What love is?
I was reading the post about "can you actually feel love coming from others?". I always used to think to myself "no-one loves me", and I guess, in retrospect, that is because my aspie behaviour was infuriating and impossible for my large family. I was the youngest by far and they just couldn't get me up to speed, literally.
I think now, the aspect that was lacking, and still is, is *curiosity*. To me, if you love someone, you will be curious about them, and if they do something you don't like, you will want to know why that is, instead of just cutting them off. No-one in my family has ever, ever, expressed curiosity about my odd behaviours.
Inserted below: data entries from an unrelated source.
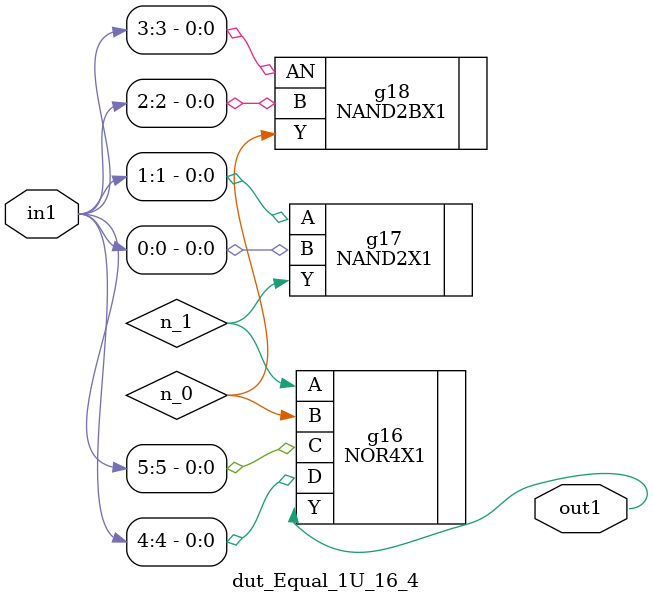
<source format=v>
`timescale 1ps / 1ps


module dut_Equal_1U_16_4(in1, out1);
  input [5:0] in1;
  output out1;
  wire [5:0] in1;
  wire out1;
  wire n_0, n_1;
  NOR4X1 g16(.A (n_1), .B (n_0), .C (in1[5]), .D (in1[4]), .Y (out1));
  NAND2X1 g17(.A (in1[1]), .B (in1[0]), .Y (n_1));
  NAND2BX1 g18(.AN (in1[3]), .B (in1[2]), .Y (n_0));
endmodule



</source>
But I am ready now and willing to do this for others. I have an old lady that I visit, because she is a shut-in and she is as desperate for company as I am.* That's a real find, as they said on Shallow Hal. She didn't want to buy a mobility scooter, so as gently as I could, I kept asking her different questions until she gave an answer that I could understand - namely, that a scooter would remind her of the car she had had to give up. I could then see, that she wasn't feeling able to deal with the grief of losing her driving license, and until she could do that, she wouldnt want a scooter. Case closed. I don't know whether the process was pleasant or unpleasant for her, but I made sure she could tell once I had understood her answer that I accepted and respected it.
* I've seen her four times and this time, again, it is her "turn" to invite me around instead of me inviting myself. If she doesn't, then she doesn't like my kind of "love"
Anyway after 47 years of wondering, what is love, this is my answer. Love is respectful curiosity. By my definition, no, my family never loved me and still don't, and nor do my children or my ex. But my husband does.
Your turn now, I await your response with respect and interest lol
I'll appeal to famous authors for this one.
Robert Heinlein:
"Love is the condition in which the happiness of another person is essential to your own."
Ayn Rand:
"Love is the expression of one’s values, the greatest reward you can earn for the moral qualities you have achieved in your character and person, the emotional price paid by one man for the joy he receives from the virtues of another."
...and also...
"Romantic love...is an emotion possible only to the man (or woman) of unbreached self-esteem: it is his response to his own highest values in the person of another—an integrated response of mind and body, of love and sexual desire. Such a man (or woman) is incapable of experiencing a sexual desire divorced from spiritual values."
Love is what I feel for my wife. I'm not good at explaining it, but I think the two authors above probably describe my experience with love.